Many EMRs read like Madlibs(for those of you old enough to remember what they are), because they are in fact cut-and-pasted snippets of data from other parts of the EMR, put in place to fulfill some billing documentation requirement or some regulatory imperative. Free text annotation is often discouraged, and frequently impossible to juxtapose next to the appropriate snippet of information in the chart. Some systems make it very difficult to generate any kind of free form documentation, and consequently critical events in the course of a hospitalization are never documented. In most or all hospitals, practitioners have developed a shadow chart that incorporates all of the critical information that practitioners need to know to care for a patient. The existence of these shadow charts has been driven by the hijacking of the medical record for billing and regulatory purposes. The creation of these charts represents additional effort for everyone who directly participates in the care of patients. That such busy people are willing to do this is striking. Little you want to know is in the chart; everything you need to know is in the shadow chart.

I'll admit I had not heard about shadow charts since I have been away from clinical care for a while. Perhaps a reader can inform how widespread this is.
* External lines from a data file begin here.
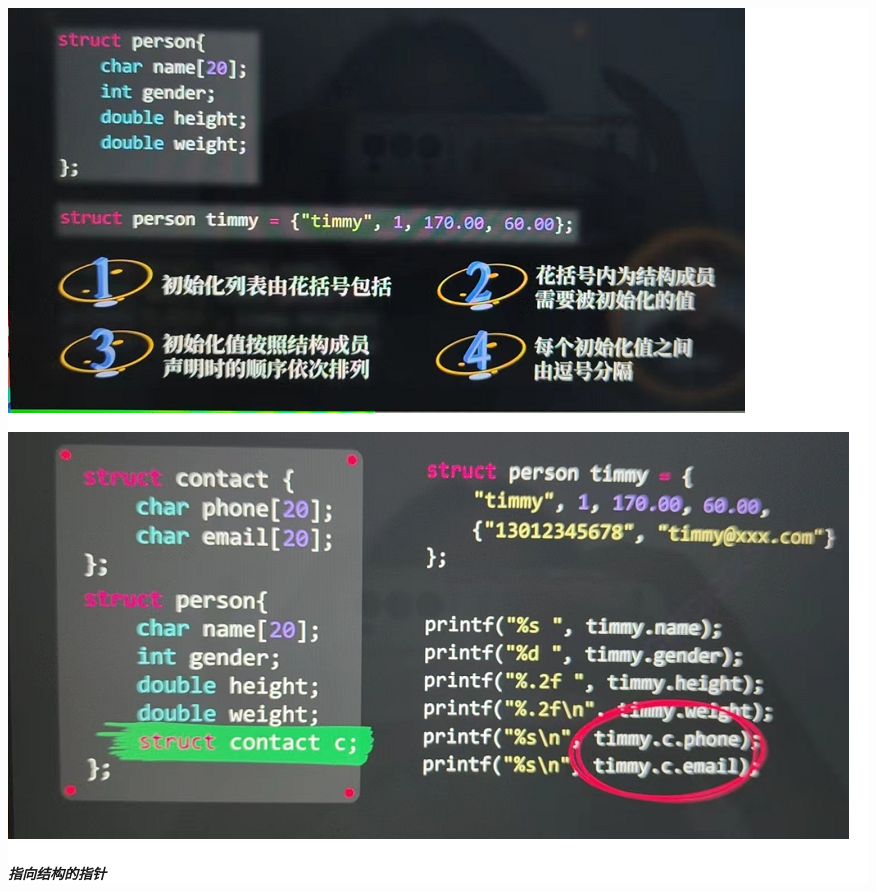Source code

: ![image-20220903203927792](assets/image-20220903203927792.png)

![image-20220903204220263](assets/image-20220903204220263.png)

##### 指向结构的指针
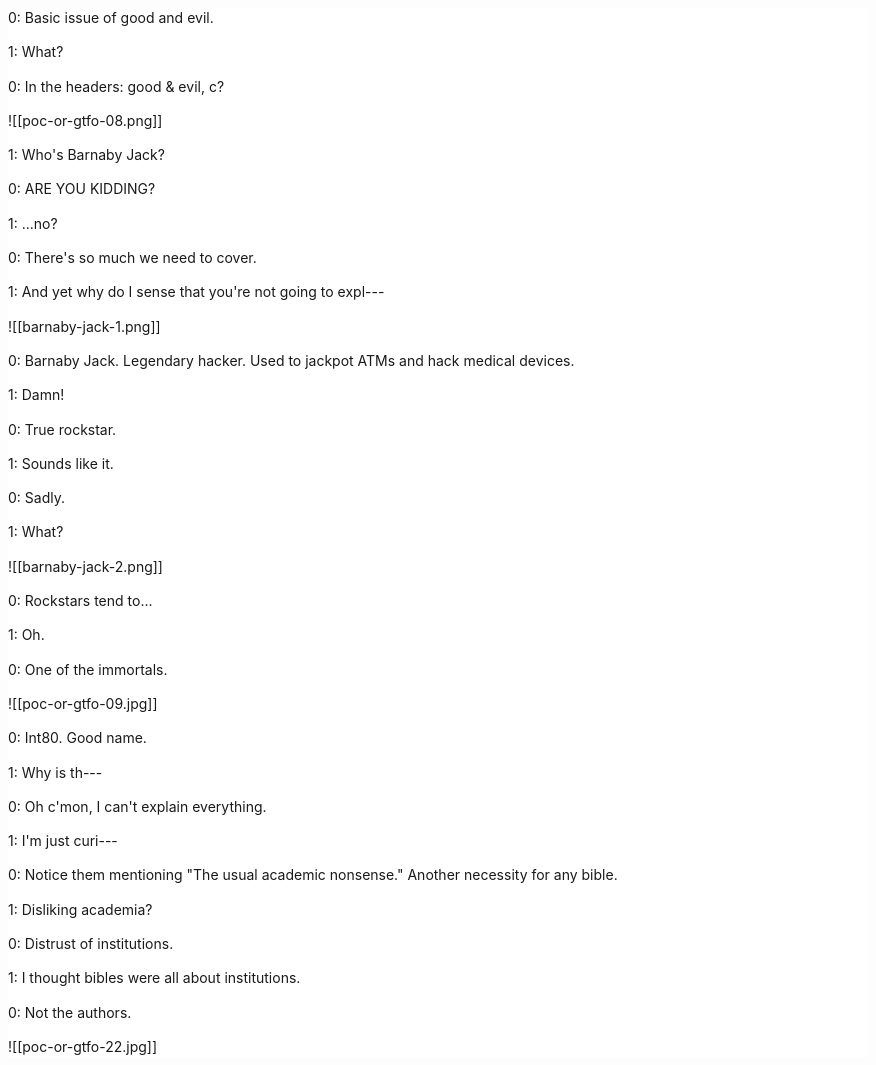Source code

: 0: Basic issue of good and evil.

1: What?

0: In the headers: good & evil, c?

![[poc-or-gtfo-08.png]]

1: Who's Barnaby Jack?

0: ARE YOU KIDDING?

1: ...no?

0: There's so much we need to cover.

1: And yet why do I sense that you're not going to expl---

![[barnaby-jack-1.png]]

0: Barnaby Jack. Legendary hacker. Used to jackpot ATMs and hack medical devices.

1: Damn!

0: True rockstar.

1: Sounds like it.

0: Sadly.

1: What?

![[barnaby-jack-2.png]]

0: Rockstars tend to...

1: Oh.

0: One of the immortals.

![[poc-or-gtfo-09.jpg]]

0: Int80. Good name.

1: Why is th---

0: Oh c'mon, I can't explain everything.

1: I'm just curi---

0: Notice them mentioning "The usual academic nonsense." Another necessity for any bible.

1: Disliking academia?

0: Distrust of institutions.

1: I thought bibles were all about institutions.

0: Not the authors.

![[poc-or-gtfo-22.jpg]]
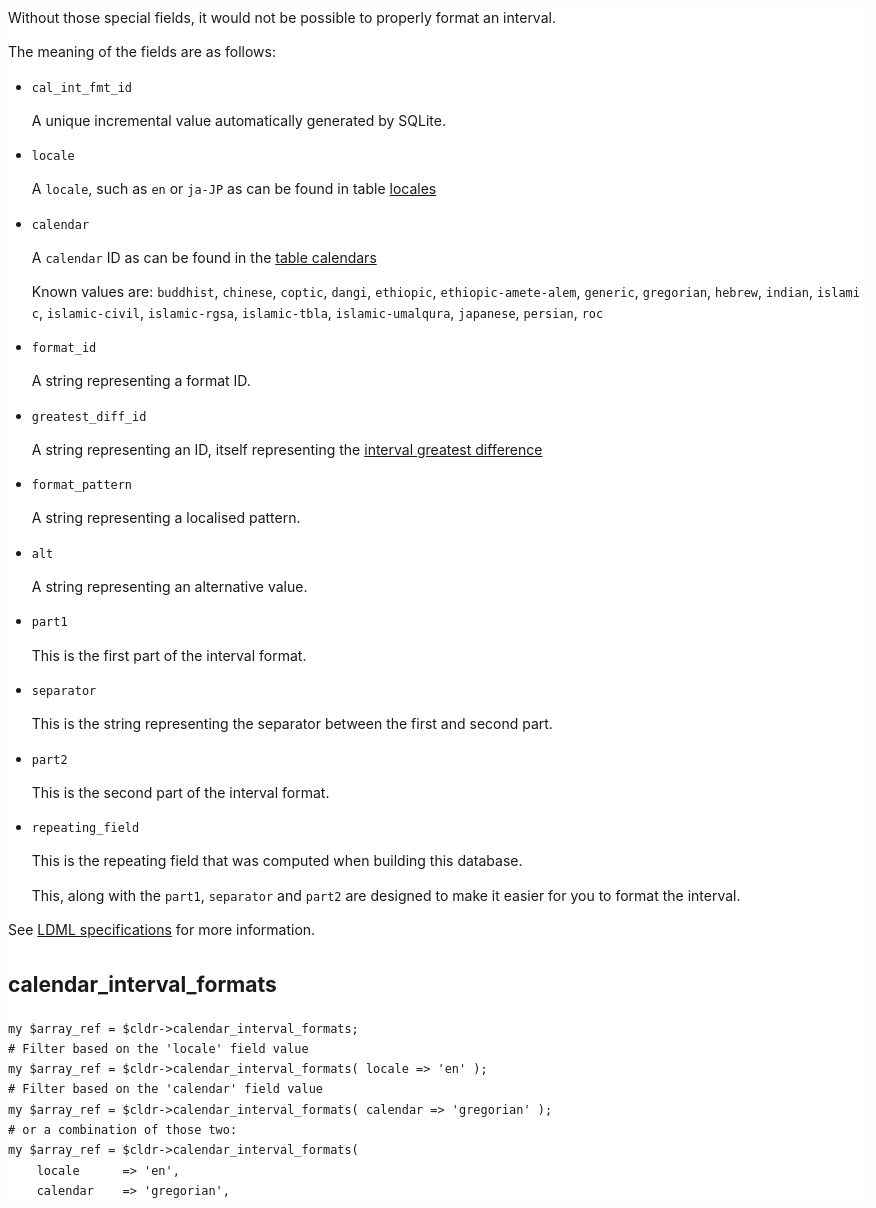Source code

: Without those special fields, it would not be possible to properly format an interval.

The meaning of the fields are as follows:

- `cal_int_fmt_id`

    A unique incremental value automatically generated by SQLite.

- `locale`

    A `locale`, such as `en` or `ja-JP` as can be found in table [locales](#table-locales)

- `calendar`

    A `calendar` ID as can be found in the [table calendars](#table-calendars)

    Known values are: `buddhist`, `chinese`, `coptic`, `dangi`, `ethiopic`, `ethiopic-amete-alem`, `generic`, `gregorian`, `hebrew`, `indian`, `islamic`, `islamic-civil`, `islamic-rgsa`, `islamic-tbla`, `islamic-umalqura`, `japanese`, `persian`, `roc`

- `format_id`

    A string representing a format ID.

- `greatest_diff_id`

    A string representing an ID, itself representing the [interval greatest difference](https://unicode.org/reports/tr35/tr35-dates.html#intervalFormats)

- `format_pattern`

    A string representing a localised pattern.

- `alt`

    A string representing an alternative value.

- `part1`

    This is the first part of the interval format.

- `separator`

    This is the string representing the separator between the first and second part.

- `part2`

    This is the second part of the interval format.

- `repeating_field`

    This is the repeating field that was computed when building this database.

    This, along with the `part1`, `separator` and `part2` are designed to make it easier for you to format the interval.

See [LDML specifications](https://unicode.org/reports/tr35/tr35-dates.html#intervalFormats) for more information.

## calendar\_interval\_formats

    my $array_ref = $cldr->calendar_interval_formats;
    # Filter based on the 'locale' field value
    my $array_ref = $cldr->calendar_interval_formats( locale => 'en' );
    # Filter based on the 'calendar' field value
    my $array_ref = $cldr->calendar_interval_formats( calendar => 'gregorian' );
    # or a combination of those two:
    my $array_ref = $cldr->calendar_interval_formats(
        locale      => 'en',
        calendar    => 'gregorian',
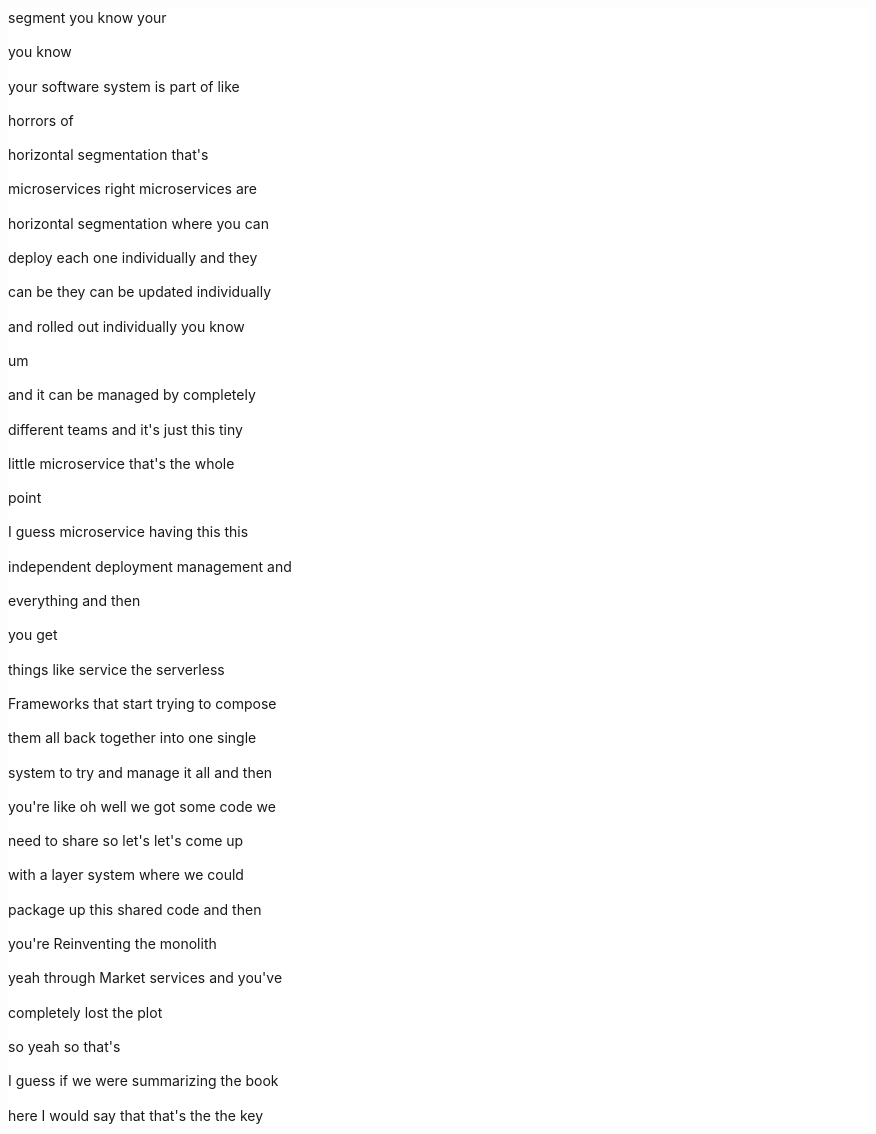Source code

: segment you know your

you know

your software system is part of like

horrors of

horizontal segmentation that&#39;s

microservices right microservices are

horizontal segmentation where you can

deploy each one individually and they

can be they can be updated individually

and rolled out individually you know

um

and it can be managed by completely

different teams and it&#39;s just this tiny

little microservice that&#39;s the whole

point

I guess microservice having this this

independent deployment management and

everything and then

you get

things like service the serverless

Frameworks that start trying to compose

them all back together into one single

system to try and manage it all and then

you&#39;re like oh well we got some code we

need to share so let&#39;s let&#39;s come up

with a layer system where we could

package up this shared code and then

you&#39;re Reinventing the monolith

yeah through Market services and you&#39;ve

completely lost the plot

so yeah so that&#39;s

I guess if we were summarizing the book

here I would say that that&#39;s the the key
We are told that to reform medical care, billions will be spent to ensure EMRs will cover
everyone's medical records and we can watch as the quality of care is monitored from "this perch" which may well consist of coarse grain and often erroneous data extracted from various EMRs (including the notoriously inaccurate coding information) often excluding the important nuances of the real medical world.


Chuck Brooks said...

I've some bridges for sale, with one in Minneapolis St Paul having a lot of upside potential.
Chuck Brooks
FutureWare SCG

Angella said...

I agree with parts of your posting, but feel compelled to point out a couple of things. It is unfortunate that billing and regulatory agencies are driving documentation. However, it is even more unfortunate that professionals are so lax in their documentation that they require prompts in an EMR to ensure completeness. Also, there are numerous coding errors that are laregely related to insufficient documentation by the physician. Frequently you see 'general' documentation in the chart that does not specify the severity of the disease/illness being treated. Certainly this is not the sole reason for coding errors, but it is a significant part of the problem. Some of the EMRs have hard stops to ensure regulatory documentation compliance which in reality improve quality of care and safety in many ways. The downfall, in my opinion, of the EMR is that is removes the need for good critical thinking skills. Why should you know which beta-lactam would appropriately treat a pneumonia patient with pseudomonal risk when the EMR prompts the appropriate selection for you? Why wouldn't nursing notify the physician of critical lab values? Heaven forbid they actually 'think'.